Until now, the promise of ATSC 3.0 — the new digital broadcast TV standard — involved over-the-air broadcast TV’s ability to bring a better picture and improved audio quality to consumers. Addressable advertising for these stations is also a major takeaway.

But, did you know NEXTGEN TV also brings a killer opportunity, one designed to extinguish MVPDs?

That’s the very proposition being launched by Edge Networks in Boise, Idaho.
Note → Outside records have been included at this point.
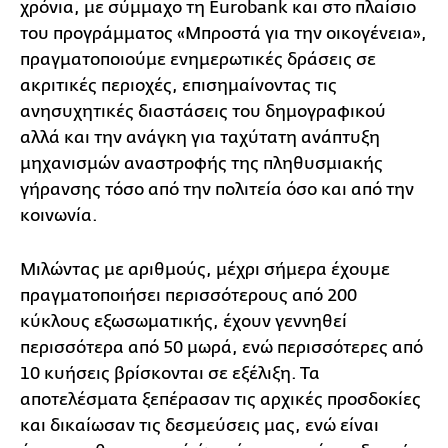
χρόνια, με σύμμαχο τη Eurobank και στο πλαίσιο
του προγράμματος «Μπροστά για την οικογένεια»,
πραγματοποιούμε ενημερωτικές δράσεις σε
ακριτικές περιοχές, επισημαίνοντας τις
ανησυχητικές διαστάσεις του δημογραφικού
αλλά και την ανάγκη για ταχύτατη ανάπτυξη
μηχανισμών αναστροφής της πληθυσμιακής
γήρανσης τόσο από την πολιτεία όσο και από την
κοινωνία.
Μιλώντας με αριθμούς, μέχρι σήμερα έχουμε
πραγματοποιήσει περισσότερους από 200
κύκλους εξωσωματικής, έχουν γεννηθεί
περισσότερα από 50 μωρά, ενώ περισσότερες από
10 κυήσεις βρίσκονται σε εξέλιξη. Τα
αποτελέσματα ξεπέρασαν τις αρχικές προσδοκίες
και δικαίωσαν τις δεσμεύσεις μας, ενώ είναι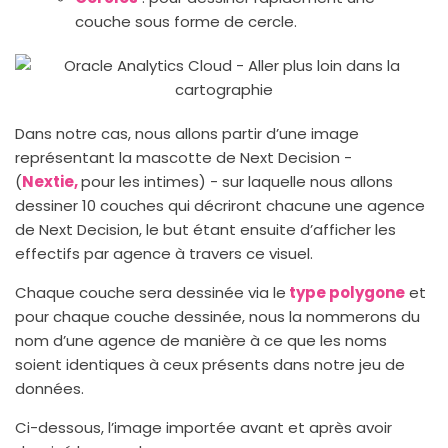
couche sous forme de cercle.
Dans notre cas, nous allons partir d’une image
représentant la mascotte de Next Decision -
(
Nextie,
pour les intimes) - sur laquelle nous allons
dessiner 10 couches qui décriront chacune une agence
de Next Decision, le but étant ensuite d’afficher les
effectifs par agence à travers ce visuel.
Chaque couche sera dessinée via le
type polygone
et
pour chaque couche dessinée, nous la nommerons du
nom d’une agence de manière à ce que les noms
soient identiques à ceux présents dans notre jeu de
données.
Ci-dessous, l’image importée avant et après avoir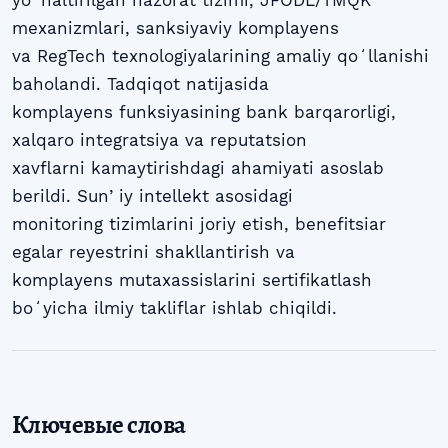
mexanizmlari, sanksiyaviy komplayens
va RegTech texnologiyalarining amaliy qoʻllanishi
baholandi. Tadqiqot natijasida
komplayens funksiyasining bank barqarorligi,
xalqaro integratsiya va reputatsion
xavflarni kamaytirishdagi ahamiyati asoslab
berildi. Sunʼiy intellekt asosidagi
monitoring tizimlarini joriy etish, benefitsiar
egalar reyestrini shakllantirish va
komplayens mutaxassislarini sertifikatlash
boʻyicha ilmiy takliflar ishlab chiqildi.
Ключевые слова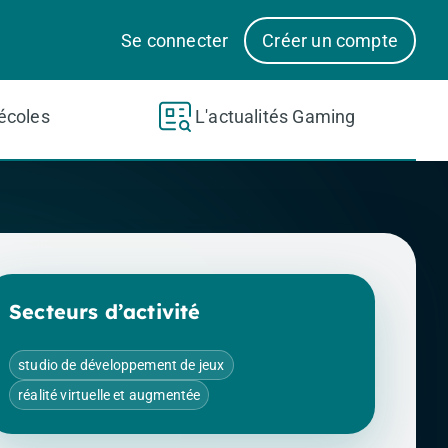
Se connecter
Créer un compte
écoles
L'actualités Gaming
Secteurs d’activité
studio de développement de jeux
réalité virtuelle et augmentée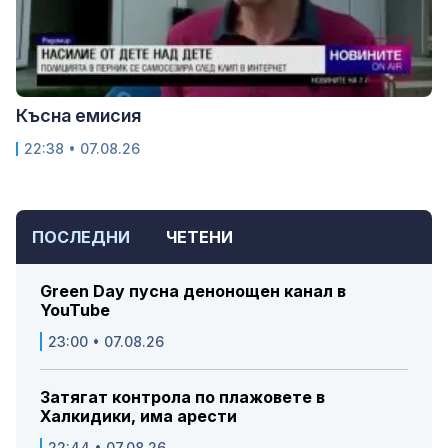
Късна емисия
22:38 • 07.08.26
ПОСЛЕДНИ
ЧЕТЕНИ
Green Day пусна денонощен канал в
YouTube
23:00 • 07.08.26
Затягат контрола по плажовете в
Халкидики, има арести
22:44 • 07.08.26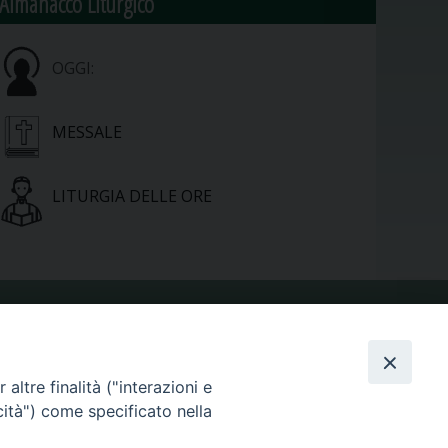
Almanacco Liturgico
OGGI:
MESSALE
LITURGIA DELLE ORE
VIDEOGALLERY
altre finalità ("interazioni e
cità") come specificato nella
PHOTOGALLERY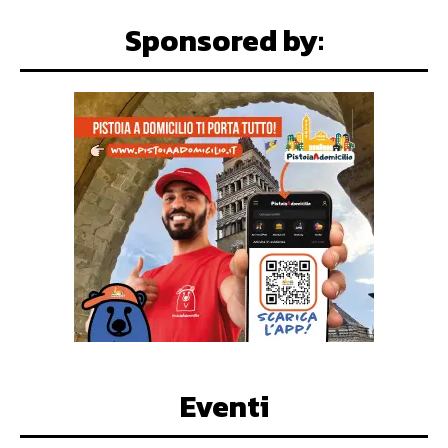
Sponsored by:
Eventi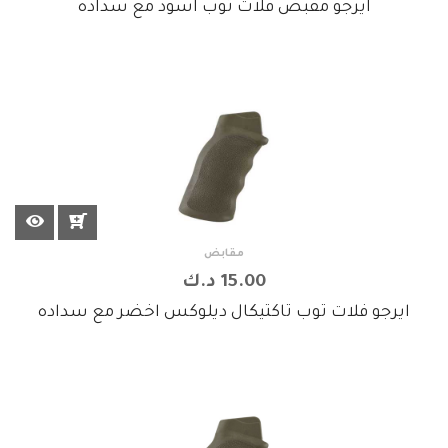
ايرجو مقبض فلات توب اسود مع سداده
مقابض
15.00 د.ك
ايرجو فلات توب تاكتيكال ديلوكس اخضر مع سداده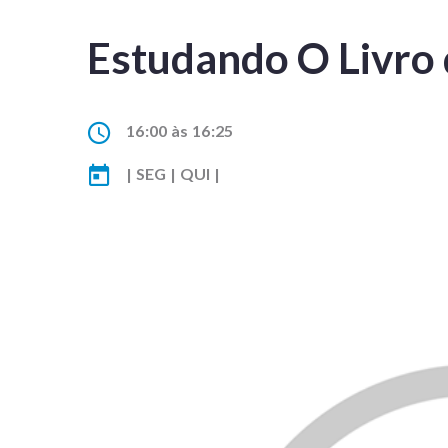
Estudando O Livro 
16:00 às 16:25
| SEG | QUI |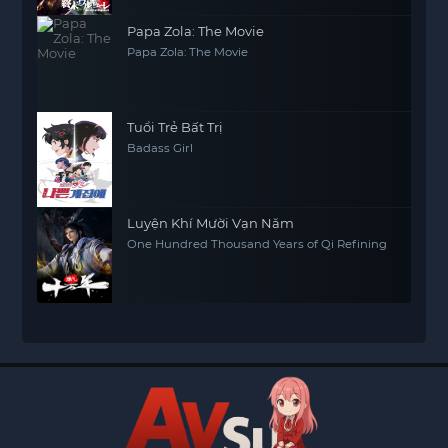
Papa Zola: The Movie
Papa Zola: The Movie
Tuổi Trẻ Bất Trị
Badass Girl
Luyện Khí Mười Vạn Năm
One Hundred Thousand Years of Qi Refining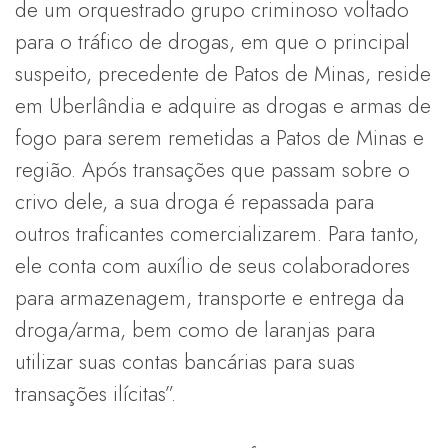
de um orquestrado grupo criminoso voltado
para o tráfico de drogas, em que o principal
suspeito, precedente de Patos de Minas, reside
em Uberlândia e adquire as drogas e armas de
fogo para serem remetidas a Patos de Minas e
região. Após transações que passam sobre o
crivo dele, a sua droga é repassada para
outros traficantes comercializarem. Para tanto,
ele conta com auxílio de seus colaboradores
para armazenagem, transporte e entrega da
droga/arma, bem como de laranjas para
utilizar suas contas bancárias para suas
transações ilícitas”.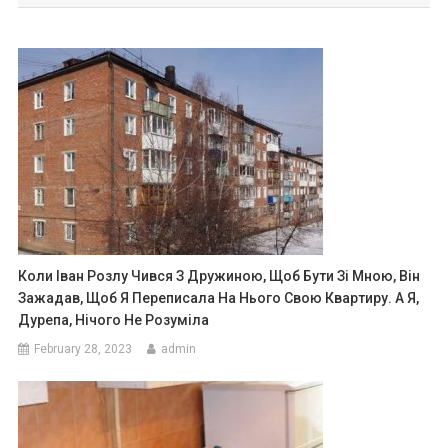
Коли Іван Розлу Чився З Дружиною, Щоб Бути Зі Мною, Він
Зажадав, Щоб Я Переписала На Нього Свою Квартиру. А Я,
Дурепа, Нічого Не Розуміла
February 28, 2023
admin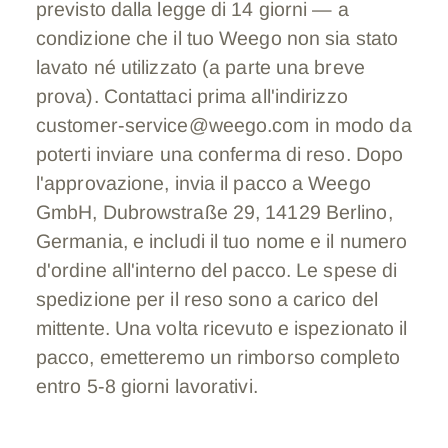
previsto dalla legge di 14 giorni — a
condizione che il tuo Weego non sia stato
lavato né utilizzato (a parte una breve
prova). Contattaci prima all'indirizzo
customer-service@weego.com in modo da
poterti inviare una conferma di reso. Dopo
l'approvazione, invia il pacco a Weego
GmbH, Dubrowstraße 29, 14129 Berlino,
Germania, e includi il tuo nome e il numero
d'ordine all'interno del pacco. Le spese di
spedizione per il reso sono a carico del
mittente. Una volta ricevuto e ispezionato il
pacco, emetteremo un rimborso completo
entro 5-8 giorni lavorativi.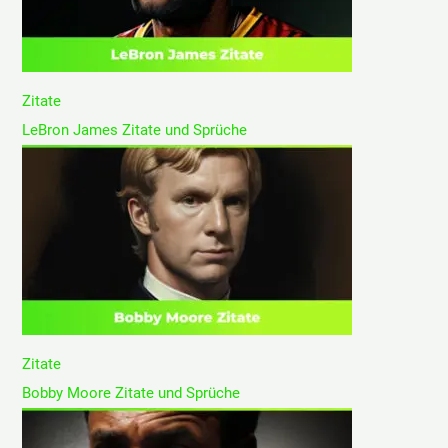
Zitate
LeBron James Zitate und Sprüche
Zitate
Bobby Moore Zitate und Sprüche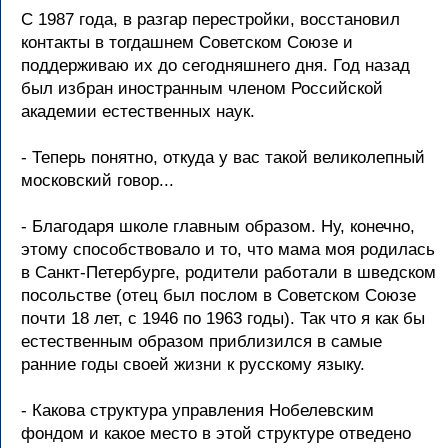
С 1987 года, в разгар перестройки, восстановил
контакты в тогдашнем Советском Союзе и
поддерживаю их до сегодняшнего дня. Год назад
был избран иностранным членом Российской
академии естественных наук.
- Теперь понятно, откуда у вас такой великолепный
московский говор...
- Благодаря школе главным образом. Ну, конечно,
этому способствовало и то, что мама моя родилась
в Санкт-Петербурге, родители работали в шведском
посольстве (отец был послом в Советском Союзе
почти 18 лет, с 1946 по 1963 годы). Так что я как бы
естественным образом приблизился в самые
ранние годы своей жизни к русскому языку.
- Какова структура управления Нобелевским
фондом и какое место в этой структуре отведено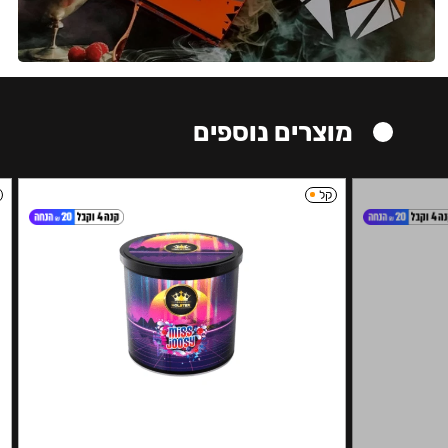
מוצרים נוספים
קל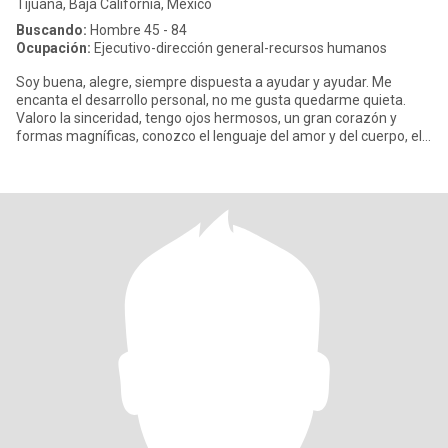
Tijuana, Baja California, México
Buscando:
Hombre 45 - 84
Ocupación:
Ejecutivo-dirección general-recursos humanos
Soy buena, alegre, siempre dispuesta a ayudar y ayudar. Me
encanta el desarrollo personal, no me gusta quedarme quieta.
Valoro la sinceridad, tengo ojos hermosos, un gran corazón y
formas magníficas, conozco el lenguaje del amor y del cuerpo, el
leng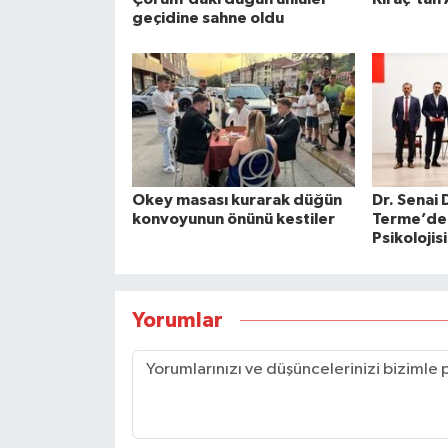
geçidine sahne oldu
Okey masası kurarak düğün
Dr. Senai
konvoyunun önünü kestiler
Terme’de
Psikolojis
Yorumlar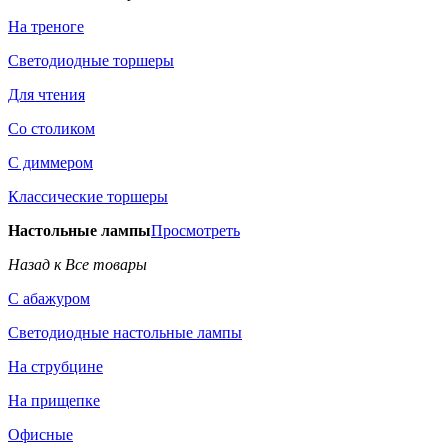
На треноге
Светодиодные торшеры
Для чтения
Со столиком
С диммером
Классические торшеры
Настольные лампы
Просмотреть
Назад к Все товары
С абажуром
Светодиодные настольные лампы
На струбцине
На прищепке
Офисные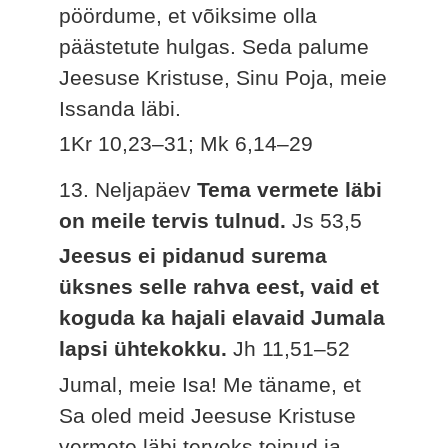
pöördume, et võiksime olla
päästetute hulgas. Seda palume
Jeesuse Kristuse, Sinu Poja, meie
Issanda läbi.
1Kr 10,23–31; Mk 6,14–29
13. Neljapäev
Tema vermete läbi
on meile tervis tulnud.
Js 53,5
Jeesus ei pidanud surema
üksnes selle rahva eest, vaid et
koguda ka hajali elavaid Jumala
lapsi ühtekokku.
Jh 11,51–52
Jumal, meie Isa! Me täname, et
Sa oled meid Jeesuse Kristuse
vermete läbi terveks teinud ja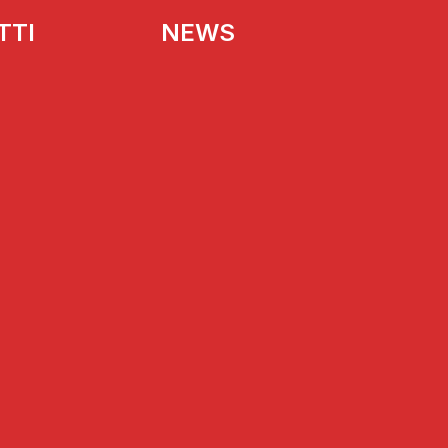
TTI
NEWS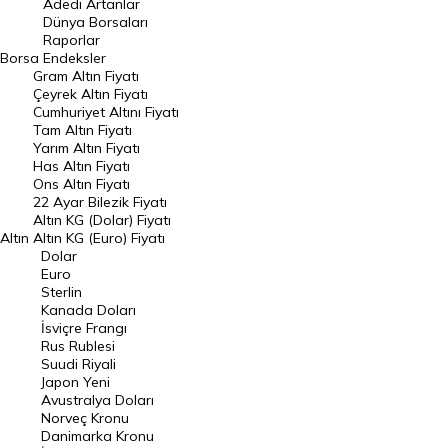
Adedi Artanlar
Geçmiş Kapanışlar
Dünya Borsaları
Raporlar
Dünya Borsaları
Borsa
Endeksler
Gram Altın Fiyatı
Raporlar
Çeyrek Altın Fiyatı
Endeksler
Cumhuriyet Altını Fiyatı
Tam Altın Fiyatı
Yarım Altın Fiyatı
DÖVİZ
Has Altın Fiyatı
Ons Altın Fiyatı
Döviz Kuru
22 Ayar Bilezik Fiyatı
Dolar Kuru
Altın KG (Dolar) Fiyatı
Altın
Altın KG (Euro) Fiyatı
Euro Kuru
Dolar
Euro
Pound Kuru
Sterlin
Kanada Doları
Frank Kuru
İsviçre Frangı
Riyal Kuru
Rus Rublesi
Suudi Riyali
Avustralya Doları
Japon Yeni
Avustralya Doları
Danimarka Kronu Kuru
Norveç Kronu
Danimarka Kronu
Kanada Doları Kuru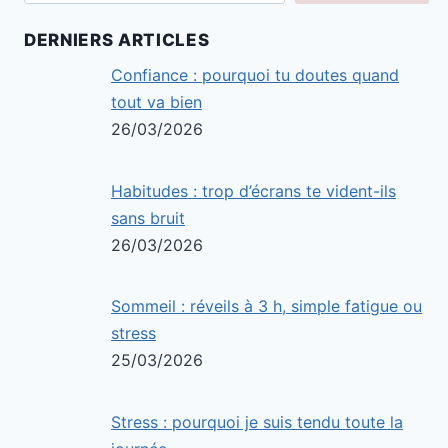
DERNIERS ARTICLES
Confiance : pourquoi tu doutes quand
tout va bien
26/03/2026
Habitudes : trop d’écrans te vident-ils
sans bruit
26/03/2026
Sommeil : réveils à 3 h, simple fatigue ou
stress
25/03/2026
Stress : pourquoi je suis tendu toute la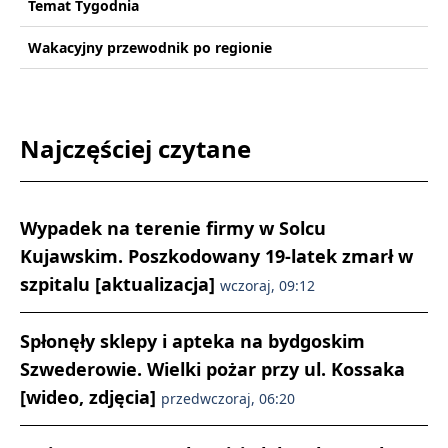
Temat Tygodnia
Wakacyjny przewodnik po regionie
Najczęściej czytane
Wypadek na terenie firmy w Solcu
Kujawskim. Poszkodowany 19-latek zmarł w
szpitalu [aktualizacja]
wczoraj, 09:12
Spłonęły sklepy i apteka na bydgoskim
Szwederowie. Wielki pożar przy ul. Kossaka
[wideo, zdjęcia]
przedwczoraj, 06:20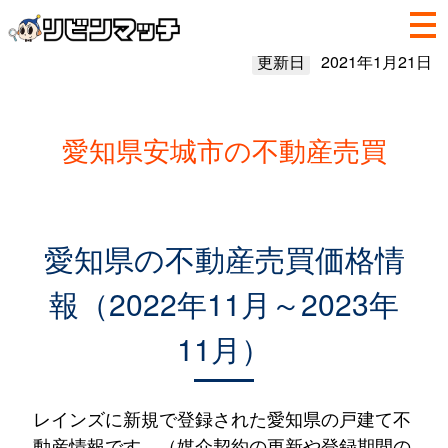
更新日
2021年1月21日
愛知県安城市の不動産売買
愛知県の不動産売買価格情
報（2022年11月～2023年
11月）
レインズに新規で登録された愛知県の戸建て不
動産情報です。（媒介契約の更新や登録期間の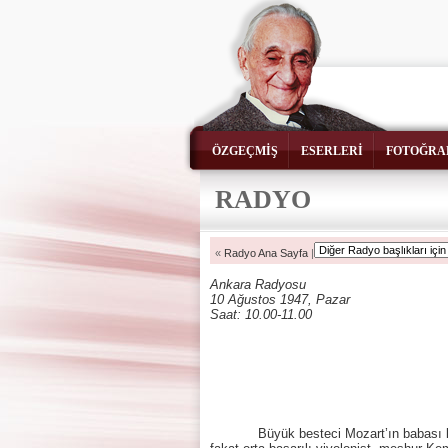
ÖZGEÇMİŞ
ESERLERİ
FOTOĞRA
RADYO
«
Radyo Ana Sayfa
|
Ankara Radyosu
10 Ağustos 1947, Pazar
Saat: 10.00-11.00
Büyük besteci Mozart’ın babası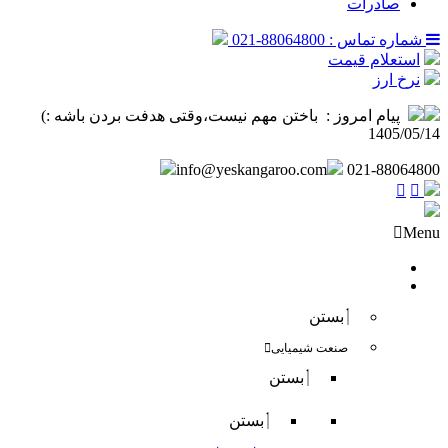
صادرات
شماره تماس : 88064800-021
استعلام قیمت
نرخ ارز
پیام امروز :
‌ باختن مهم نیست،وقتی هدفت بردن باشه :) ️
1405/05/14
info@yeskangaroo.com
021-88064800
Menu
صفحه نخست
فروش داخلی
بستن
صنعت شیمیایی
بستن
بستن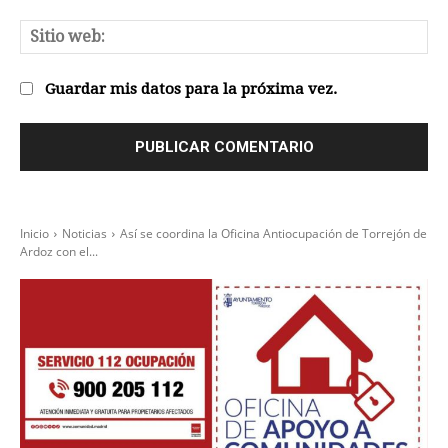
el
Sit
we
Guardar mis datos para la próxima vez.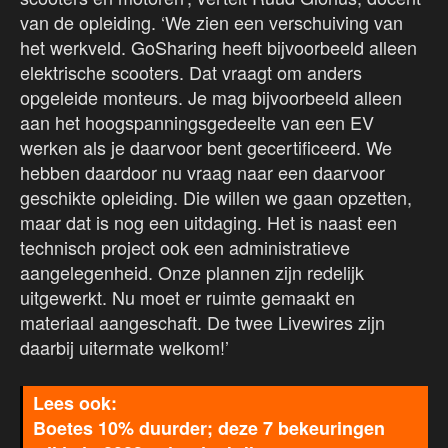
van de opleiding. ‘We zien een verschuiving van
het werkveld. GoSharing heeft bijvoorbeeld alleen
elektrische scooters. Dat vraagt om anders
opgeleide monteurs. Je mag bijvoorbeeld alleen
aan het hoogspanningsgedeelte van een EV
werken als je daarvoor bent gecertificeerd. We
hebben daardoor nu vraag naar een daarvoor
geschikte opleiding. Die willen we gaan opzetten,
maar dat is nog een uitdaging. Het is naast een
technisch project ook een administratieve
aangelegenheid. Onze plannen zijn redelijk
uitgewerkt. Nu moet er ruimte gemaakt en
materiaal aangeschaft. De twee Livewires zijn
daarbij uitermate welkom!’
Boetes 10% duurder; deze 7 bekeuringen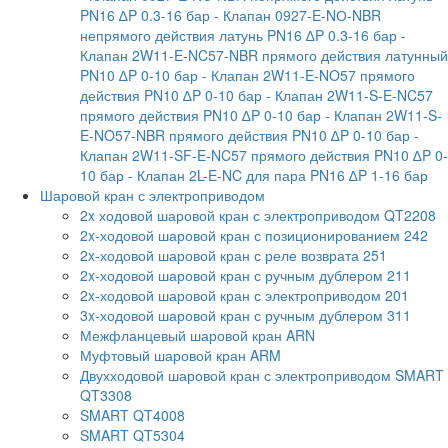
PN16 ∆P 0.3-16 бар
- Клапан 0927-E-NО-NBR
непрямого действия латунь PN16 ∆P 0.3-16 бар
-
Клапан 2W11-E-NC57-NBR прямого действия латунный
PN10 ∆P 0-10 бар
- Клапан 2W11-E-NO57 прямого
действия PN10 ∆P 0-10 бар
- Клапан 2W11-S-E-NC57
прямого действия PN10 ∆P 0-10 бар
- Клапан 2W11-S-
E-NO57-NBR прямого действия PN10 ∆P 0-10 бар
-
Клапан 2W11-SF-E-NC57 прямого действия PN10 ∆P 0-
10 бар
- Клапан 2L-E-NC для пара PN16 ∆P 1-16 бар
Шаровой кран с электроприводом
2x ходовой шаровой кран с электроприводом QT2208
2x-ходовой шаровой кран с позиционированием 242
2x-ходовой шаровой кран с реле возврата 251
2x-ходовой шаровой кран с ручным дублером 211
2x-ходовой шаровой кран с электроприводом 201
3x-ходовой шаровой кран с ручным дублером 311
Межфланцевый шаровой кран ARN
Муфтовый шаровой кран ARM
Двухходовой шаровой кран с электроприводом SMART
QT3308
SMART QT4008
SMART QT5304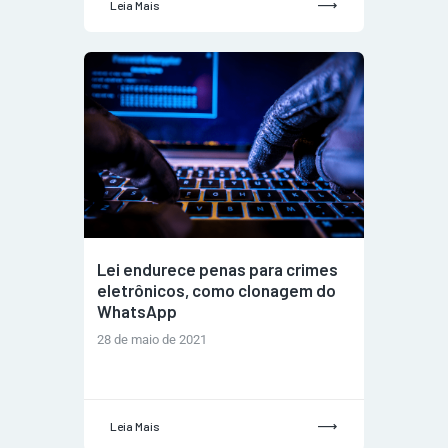
Leia Mais
Lei endurece penas para crimes
eletrônicos, como clonagem do
WhatsApp
28 de maio de 2021
Leia Mais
But, what is it? That’s the very question RBR+TVBR’s Weekly Tech Roundup asked Todd Achilles, President/CEO of Edge Networks, via Zoom.

Achilles is bringing to market a new platform under the name Evoca — as in “evocative.”

It promises “80+ news, sports, local, and live TV channels for less than half the cost of cable,” and uses ATSC 3.0 signals to do the job.

How is this done? Is this the next generation of what WHT did in the 1980s in suburban New York, delivering a pay-TV signal via a UHF station?

Achilles laughed at the notion, but understood why one may wonder just how Evoca plans to take on the MVPD and vMVPD.

Simply put: Evoca is a pay-TV service built upon ATSC 3.0.

Edge Networks is targeting second- and third-tier markets with the service, with Boise being the launch locale, with a summer 2020 launch date.

“Evoca will feature HD and 4K picture quality that is superior to legacy broadcast TV, cable companies and virtual streaming services, bringing true 4K television to small and mid-sized markets for less than $50 per month,” Edge Networks promises, with an asterisk. That’s because not all shows and movies are available in 4K resolution — yet.

“We’re very excited to take this next big leap in television,” Achilles said.

One plus: no buffering or internet bandwidth concerns for consumers, assuming they have a strong over-the-air ATSC 3.0 signal.

Another advantage: consumers won’t have to wait for a MVPD to upgrade its systems to deliver 4K NEXTGEN TV signals to a consumer, perhaps at a higher monthly subscription price to help absorb the cost of the infrastructure build-out.

Is Evoca like Locast? No, Achilles says. That’s because content is poised to mirror what is on an MVPD’s channel lineup, with agreements presently in the negotiation phase. Achilles expects a public announcement in seven weeks regarding content provider agreements.

“This is protected subscription-based content,” Achilles notes, suggesting that Edge Networks will be locking in cable retrans deals while using its set-top box to serve as a conduit for free-to-air signals available in the marketplace.

How did Evoca come to be? The FCC in July 2019 granted ATSC 3.0 permission to 11 TV channels across the U.S., two of which are operated by Edge Networks. The stations are located in the Boise market.

“Because of encoding efficiencies, we can put a ton of channels over the air,” he says when asked how this differs from digital multicast channels, which are part of a free-to-air offering.

Importantly, Achilles says Evoca’s service is multipath-friendly — a key for success in some markets where terrain and building penetration wreak havoc on current ATSC 1.0 signals.

In Boise, Evoca’s targets are CenturyLink, which recently decided to not pursue IPTV opportunities, and CableOne.

Leading the charge is Achilles, who has a career steeped in product, engineering, marketing and sales roles within the tech and telecom sectors.

As VP/GM for Consumer Mobility at Hewlett-Packard, he led the worldwide consumer mobility business unit as well as HP’s global connectivity initiatives. He’s also held roles at T-Mobile and HTC.

While those companies revolutionized home computing and telephone use, Achilles now hopes he has a plan to upend the cable TV provider.

Doing so will use a technology TV broadcasters have been clamoring for.